There are certainly no guarantees that United would be the defending champions they are.
Fergie has always maintained that he will carry on so long as he is in good health but United fans must be worried about what will happen when he does call it a day. It will be a nigh on impossible task to follow him.
Everything and everyone at Old Trafford has Sir Alex's stamp on it, whether it be the tea room or car park, the attendants and stewards or the dressing room and players. It is a proper club that is run professionally at every level.
After Sir Matt Busby retired in 1968-69, United kept the job internal and gave it to Wilf McGuinness (who was just in his early thirties at the time) but he was sacked after just 18 months at the helm.
If you ask United fans today who they would want to take over, you'll get tens of different names and no overall consensus.
Some people will mention Jose Mourinho, but that would be an inappropriate appointment for many United fans - partly because of the style of football he has encouraged over the years.

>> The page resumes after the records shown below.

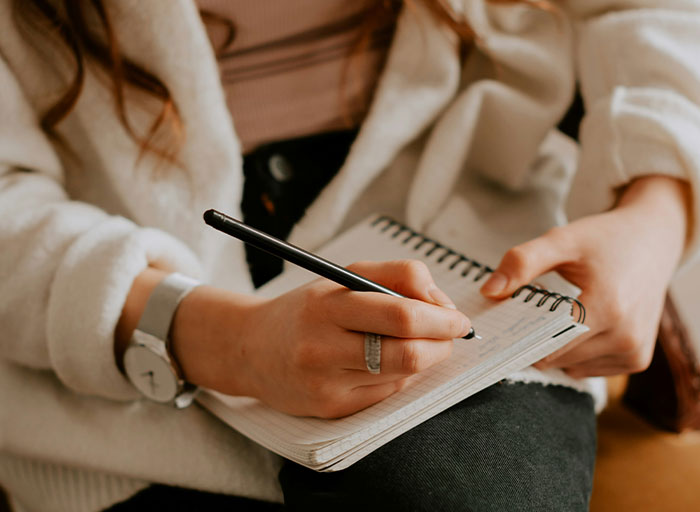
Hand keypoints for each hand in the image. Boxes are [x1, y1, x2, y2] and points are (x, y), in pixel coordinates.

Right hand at [172, 260, 469, 417]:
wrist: (251, 349)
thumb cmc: (306, 310)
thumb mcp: (344, 276)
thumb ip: (398, 277)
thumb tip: (442, 305)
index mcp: (327, 306)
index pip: (401, 315)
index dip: (442, 318)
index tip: (458, 318)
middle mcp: (323, 349)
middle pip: (409, 353)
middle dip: (443, 342)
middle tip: (452, 332)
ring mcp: (327, 385)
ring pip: (404, 376)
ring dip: (427, 358)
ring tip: (420, 342)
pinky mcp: (332, 410)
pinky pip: (387, 395)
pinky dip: (401, 376)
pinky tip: (388, 362)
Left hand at [480, 176, 689, 377]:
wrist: (654, 242)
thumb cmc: (605, 240)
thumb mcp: (562, 240)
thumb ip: (523, 262)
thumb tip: (489, 291)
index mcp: (608, 307)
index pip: (546, 341)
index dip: (518, 333)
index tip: (501, 322)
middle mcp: (625, 336)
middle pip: (554, 357)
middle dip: (534, 337)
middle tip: (533, 308)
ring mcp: (633, 352)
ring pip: (568, 366)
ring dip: (555, 346)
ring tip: (562, 311)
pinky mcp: (637, 360)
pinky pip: (587, 369)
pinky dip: (575, 352)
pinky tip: (581, 324)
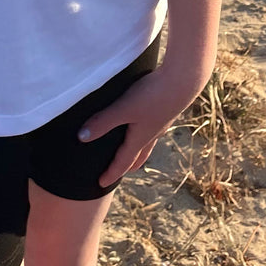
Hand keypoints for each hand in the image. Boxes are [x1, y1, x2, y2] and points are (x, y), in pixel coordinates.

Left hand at [78, 62, 208, 188]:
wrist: (183, 81)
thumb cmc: (152, 95)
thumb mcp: (124, 109)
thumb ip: (103, 122)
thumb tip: (82, 138)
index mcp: (140, 138)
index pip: (123, 161)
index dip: (111, 173)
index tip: (101, 184)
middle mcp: (151, 134)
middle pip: (138, 156)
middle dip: (127, 165)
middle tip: (119, 172)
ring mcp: (160, 122)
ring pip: (147, 142)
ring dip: (137, 149)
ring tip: (131, 148)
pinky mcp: (164, 108)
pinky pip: (152, 127)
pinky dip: (144, 132)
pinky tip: (144, 119)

I've met Sir Alex a fair few times socially and while I wouldn't say I know him, I can say he's wonderfully entertaining raconteur who has strong opinions and some great, great stories and never fails to make people laugh.

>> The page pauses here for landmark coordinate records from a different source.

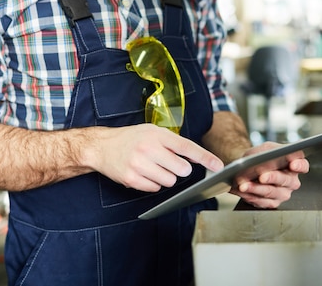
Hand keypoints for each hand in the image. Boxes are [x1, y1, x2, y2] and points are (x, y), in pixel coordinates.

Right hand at [90, 124, 223, 191]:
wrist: (102, 147)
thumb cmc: (131, 139)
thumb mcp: (153, 132)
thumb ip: (174, 143)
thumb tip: (196, 157)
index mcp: (156, 134)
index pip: (187, 147)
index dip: (205, 157)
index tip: (218, 166)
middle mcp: (148, 148)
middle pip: (181, 169)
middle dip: (179, 169)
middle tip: (166, 163)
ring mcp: (139, 164)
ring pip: (170, 181)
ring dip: (165, 177)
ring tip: (152, 167)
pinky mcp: (132, 179)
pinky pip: (155, 188)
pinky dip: (153, 184)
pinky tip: (143, 173)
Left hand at [229, 142, 308, 207]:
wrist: (247, 167)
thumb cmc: (260, 157)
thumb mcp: (265, 148)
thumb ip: (269, 151)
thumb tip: (266, 159)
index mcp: (294, 164)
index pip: (303, 165)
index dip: (299, 165)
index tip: (293, 164)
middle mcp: (291, 181)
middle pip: (286, 180)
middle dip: (273, 178)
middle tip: (262, 176)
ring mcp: (283, 193)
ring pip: (271, 192)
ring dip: (256, 189)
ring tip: (244, 185)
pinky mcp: (272, 203)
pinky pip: (262, 202)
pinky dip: (250, 195)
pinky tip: (242, 191)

Gary assures me he gets his point across a different way in the United dressing room, and that his man-management and motivational skills are second to none.
Fergie has already turned the hurt of that 6-1 defeat to Manchester City into three clean sheets and appears as in control as ever. It seems there really is no substitute for experience.
I've just one Champions League footnote this week.
I know the pro-Genk lobby will be on my back following their 1-1 draw with Chelsea but after four match days I'm prepared to stand by my guns and say there has to be a better way to make the group stages more competitive.
Yes, Genk (a club I have absolutely nothing against) were the best side in Belgium last season and deserve their place under the rules as they stand.
But Milan and Barcelona have already qualified for this season's knockout stages, while Dinamo Zagreb and Otelul Galatia still have 'nil points' to their name in their respective groups. The gap in quality is too large.
Either qualifying standards have to be tougher or maybe the group stages should only be opened up to sides who have good Europa League records from the year before.
The Champions League is a fantastic competition and I don't want the overall standard to be diluted any further. I want it to be even better.